=== TEXTO ===
Del pasado al presente: cómo sanar el temor a tropezar otra vez

«¿Por qué sigo fracasando en esto, por mucho que lo intente?»

Una frase corta, sencilla, pero cargada de historia. Tal vez la hayas pensado en silencio, en voz baja mientras lavabas los platos, o se te haya escapado en una charla con alguien de confianza. Esa punzada en el pecho, ese nudo en el estómago… el eco del miedo a que el pasado vuelva, como una sombra que no sabes cómo apartar.

Es curioso cómo algo que ya pasó puede seguir teniendo tanto poder sobre nosotros. No importa si han pasado meses o años, si en el calendario ya es otra vida. A veces, el miedo a que lo que dolió vuelva a doler nos hace vivir con el freno echado. Como si estuviéramos intentando bailar en una habitación con cristales en el suelo, esperando el próximo corte.

El fantasma de los “otra vez”
===
EJERCICIOS PROPUESTOS:
#1 En el texto sobre el miedo a tropezar otra vez, ¿de qué maneras se dice que puede haber surgido la frase «¿Por qué sigo fracasando en esto, por mucho que lo intente?»? Enuméralas todas.
#2 Indica si cada afirmación coincide con el texto sobre el miedo a tropezar otra vez. Responde sí o no y cita las palabras del texto que lo deciden.
(a) El poder del pasado se pierde cuando ya han pasado años.
(b) El miedo a que lo que dolió vuelva a doler puede hacernos vivir con el freno echado.
(c) La frase del comienzo se describe como larga y complicada.
#3 Prosigue el texto sobre el miedo a tropezar otra vez desde donde termina.
=== FILAS DE DATOS ===
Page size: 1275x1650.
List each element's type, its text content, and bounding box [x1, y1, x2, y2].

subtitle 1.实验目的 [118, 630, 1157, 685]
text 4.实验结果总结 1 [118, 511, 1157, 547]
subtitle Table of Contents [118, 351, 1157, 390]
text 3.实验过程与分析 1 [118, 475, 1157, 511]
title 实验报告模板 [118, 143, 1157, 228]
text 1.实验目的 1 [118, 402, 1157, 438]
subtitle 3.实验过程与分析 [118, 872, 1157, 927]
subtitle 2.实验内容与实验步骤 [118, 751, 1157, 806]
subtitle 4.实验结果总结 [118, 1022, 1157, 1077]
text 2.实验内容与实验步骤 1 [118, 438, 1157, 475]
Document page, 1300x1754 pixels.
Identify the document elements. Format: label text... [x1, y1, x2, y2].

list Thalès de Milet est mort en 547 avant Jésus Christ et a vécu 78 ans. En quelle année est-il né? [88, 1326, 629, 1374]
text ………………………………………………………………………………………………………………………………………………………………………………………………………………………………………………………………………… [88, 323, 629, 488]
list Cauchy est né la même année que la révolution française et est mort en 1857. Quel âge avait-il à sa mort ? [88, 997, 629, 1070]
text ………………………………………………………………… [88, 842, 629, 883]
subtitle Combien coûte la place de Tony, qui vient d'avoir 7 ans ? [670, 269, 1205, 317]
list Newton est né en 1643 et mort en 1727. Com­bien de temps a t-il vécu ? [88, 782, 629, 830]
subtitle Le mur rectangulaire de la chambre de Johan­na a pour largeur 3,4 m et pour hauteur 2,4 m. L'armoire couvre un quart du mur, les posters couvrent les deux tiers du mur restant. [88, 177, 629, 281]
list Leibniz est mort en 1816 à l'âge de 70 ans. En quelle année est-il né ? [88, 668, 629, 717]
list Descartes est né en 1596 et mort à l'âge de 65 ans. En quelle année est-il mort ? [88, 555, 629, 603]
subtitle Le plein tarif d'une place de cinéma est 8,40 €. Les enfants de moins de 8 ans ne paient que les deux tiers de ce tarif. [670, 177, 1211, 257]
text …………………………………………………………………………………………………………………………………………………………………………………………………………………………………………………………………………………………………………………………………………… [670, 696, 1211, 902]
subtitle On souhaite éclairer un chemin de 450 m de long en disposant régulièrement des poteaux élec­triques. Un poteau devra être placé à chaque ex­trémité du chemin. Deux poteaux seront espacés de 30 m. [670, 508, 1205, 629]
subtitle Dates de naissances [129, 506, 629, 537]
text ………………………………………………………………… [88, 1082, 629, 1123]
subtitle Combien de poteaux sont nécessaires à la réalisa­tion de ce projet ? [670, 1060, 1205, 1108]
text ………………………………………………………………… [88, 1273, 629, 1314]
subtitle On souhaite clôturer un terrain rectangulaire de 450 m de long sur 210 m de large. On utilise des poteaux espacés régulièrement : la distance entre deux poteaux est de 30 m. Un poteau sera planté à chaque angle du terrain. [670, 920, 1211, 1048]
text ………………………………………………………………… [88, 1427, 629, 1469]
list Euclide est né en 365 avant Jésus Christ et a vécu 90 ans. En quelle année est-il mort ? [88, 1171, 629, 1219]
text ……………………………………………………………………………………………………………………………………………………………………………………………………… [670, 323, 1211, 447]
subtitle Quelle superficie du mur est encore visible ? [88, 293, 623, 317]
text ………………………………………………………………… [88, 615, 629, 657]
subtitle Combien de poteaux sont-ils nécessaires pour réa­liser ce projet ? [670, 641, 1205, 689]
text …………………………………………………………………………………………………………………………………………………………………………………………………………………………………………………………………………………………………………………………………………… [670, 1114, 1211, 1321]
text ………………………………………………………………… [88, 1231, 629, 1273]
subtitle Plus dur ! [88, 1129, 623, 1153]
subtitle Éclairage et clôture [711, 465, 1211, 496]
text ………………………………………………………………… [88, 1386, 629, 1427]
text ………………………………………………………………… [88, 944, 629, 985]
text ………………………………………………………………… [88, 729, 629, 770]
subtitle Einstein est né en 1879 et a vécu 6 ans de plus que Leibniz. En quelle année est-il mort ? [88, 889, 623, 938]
===
EJERCICIOS RESUELTOS:
#1
- Pensada en silencio
- En voz baja mientras lavabas los platos
- Escapada en una charla con alguien de confianza

#2
(a) No: «No importa si han pasado meses o años, si en el calendario ya es otra vida».
(b) Sí: «el miedo a que lo que dolió vuelva a doler nos hace vivir con el freno echado».
(c) No: «Una frase corta, sencilla, pero cargada de historia».

#3
La mente tiene sus propios mapas. Y cuando algo nos ha hecho daño, marca el territorio como peligroso. “Aquí hubo fuego, cuidado”. Entonces vamos con pies de plomo. Nos decimos que estamos siendo precavidos, que aprendimos la lección. Pero a veces lo que en realidad hacemos es levantar muros tan altos que ya no podemos ver el cielo.

Quizá fue una relación que terminó mal, y ahora dudas cada vez que alguien se acerca. Tal vez un sueño que se rompió, y hoy ni te permites imaginar otro. O puede que hayas fallado una vez —una sola vez— y esa falla se haya vuelto una losa que llevas a la espalda cada vez que intentas volver a empezar.

¿Y si me vuelve a pasar?
¿Y si me equivoco igual?
¿Y si termino solo otra vez?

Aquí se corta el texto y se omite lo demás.